In my creative life, I have more attention, more funding than at any other point. A failure to produce would piss off a bunch of people. Moreover, in my life generally, and my writing work specifically I’m now pushing out the limits of forward planning; everything I do needs to (or at least should) fit together, and the work I do today requires several decisions about the work I intend to do months (or even years) from now. It’s so simple for me to become lost in the labyrinth of all the decisions I haven’t made (and thus be left unable to make any decisions).
I have a tendency to imagine that people are angry with me (because I’ve failed them you see) so I have to be careful to not invent stories in my head (and sometimes I am not careful). Coupled with my sometimes ‘overly optimistic’ guesses about what I’m capable of, what I’m able to get done in such and such time frame; and very quickly I can begin missing self-imposed ‘deadlines’ and then trying to hide from communication because if I’m freaking out about this and imagining how angry, how disappointed they all are. And the more anxiety I feel, the more ‘deadlines’ get missed (because as I’m emotionally taxed my production timelines diverge ever further from reality).

▶ RECORDED INFORMATION
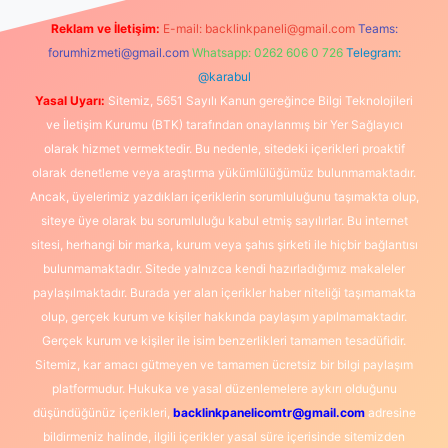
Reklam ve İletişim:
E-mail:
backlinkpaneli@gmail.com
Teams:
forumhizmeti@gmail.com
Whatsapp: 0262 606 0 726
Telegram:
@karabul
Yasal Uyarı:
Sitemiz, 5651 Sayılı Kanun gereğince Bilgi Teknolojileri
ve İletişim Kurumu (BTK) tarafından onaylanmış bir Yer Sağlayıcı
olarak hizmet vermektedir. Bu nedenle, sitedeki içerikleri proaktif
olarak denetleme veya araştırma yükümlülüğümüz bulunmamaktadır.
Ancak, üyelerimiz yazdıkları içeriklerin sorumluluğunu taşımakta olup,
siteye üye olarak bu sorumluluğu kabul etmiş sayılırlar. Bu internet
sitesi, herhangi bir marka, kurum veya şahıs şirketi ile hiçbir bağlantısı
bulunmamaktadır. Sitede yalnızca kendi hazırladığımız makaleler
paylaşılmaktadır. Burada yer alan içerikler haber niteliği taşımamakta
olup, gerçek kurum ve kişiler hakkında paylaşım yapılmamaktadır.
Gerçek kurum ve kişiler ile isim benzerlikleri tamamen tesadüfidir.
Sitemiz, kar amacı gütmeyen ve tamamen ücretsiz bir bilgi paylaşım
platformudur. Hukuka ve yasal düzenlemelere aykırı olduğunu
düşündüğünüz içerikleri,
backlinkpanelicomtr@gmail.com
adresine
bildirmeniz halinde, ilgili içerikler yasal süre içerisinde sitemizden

==

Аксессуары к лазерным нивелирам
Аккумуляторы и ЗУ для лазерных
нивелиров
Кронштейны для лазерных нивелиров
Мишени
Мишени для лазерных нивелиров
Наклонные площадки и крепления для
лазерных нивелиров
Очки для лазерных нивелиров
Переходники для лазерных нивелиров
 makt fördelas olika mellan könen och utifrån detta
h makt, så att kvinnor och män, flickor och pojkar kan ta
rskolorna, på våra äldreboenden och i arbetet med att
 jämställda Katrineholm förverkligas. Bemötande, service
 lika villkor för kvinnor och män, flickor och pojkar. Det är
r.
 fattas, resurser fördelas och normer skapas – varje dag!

---

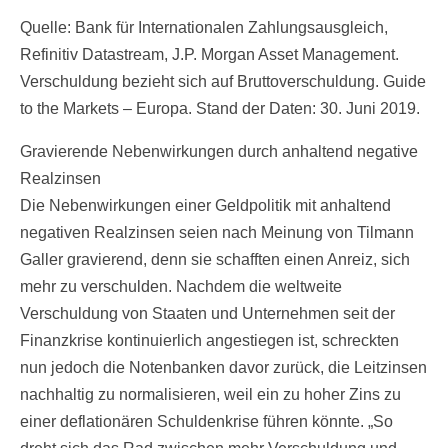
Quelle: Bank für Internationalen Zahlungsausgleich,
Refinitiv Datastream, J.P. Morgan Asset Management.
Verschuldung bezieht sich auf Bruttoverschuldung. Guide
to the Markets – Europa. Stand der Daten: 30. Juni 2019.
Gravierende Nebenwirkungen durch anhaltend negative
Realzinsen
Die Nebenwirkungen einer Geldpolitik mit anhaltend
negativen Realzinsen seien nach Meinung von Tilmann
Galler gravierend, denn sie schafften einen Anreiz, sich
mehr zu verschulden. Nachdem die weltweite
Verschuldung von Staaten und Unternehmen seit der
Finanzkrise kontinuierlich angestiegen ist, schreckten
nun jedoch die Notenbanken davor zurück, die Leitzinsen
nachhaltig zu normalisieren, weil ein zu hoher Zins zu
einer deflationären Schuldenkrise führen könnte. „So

▶ DESCRIPTION OF THE TASK
Extend the essay about creative pressure and missed deadlines, starting after its last sentence. None of the rows are needed here.

▶ REPLY TO THE EXERCISE
These sorts of thoughts are always with me, the knowing whisper of catastrophe. When things get bad, the whispers become a much louder chorus.
I think one of the secret cornerstones to my anxiety is guilt. Endless, gnawing, grinding, ludicrous guilt. Guilt that I have failed someone, guilt that I’ve got it wrong, guilt I should have known/done better. My guilt is patently absurd, and yet it’s constantly looking for something to latch onto. When there’s nothing much in actual reality to feel guilty about, there’s part of me that looks to imagined/possible futures and then I can start feeling guilty/anxious about that.
And because I feel guilty in my anxiousness and about my anxiousness, I start to act in accordance with the fairytale that if somehow I simply will myself to do better then this whole thing will get resolved. After several months of aggressively doubling down on that tactic, I can state that it doesn’t work. Self-patience, self-kindness & self-forgiveness with a dash of honesty, some general easing, and a hearty dose of actually facing the things I’m afraid of might.
I’ve begun to suspect that -in many areas of my life- this is as far as I can get alone (or, perhaps more accurately, this is far as I can get believing in the myth that I got this far, that I get through life alone). In order to do better, in order to become more whole my greatest work of the moment is learning how to ask for help, to treat myself as though I am deserving of help and aid. I should celebrate all the personal development work I’ve done, haphazard and cobbled together and idiosyncratic; but I should also make good on that vague intention that has lingered around me for so long and make this the year I get professional therapeutic help.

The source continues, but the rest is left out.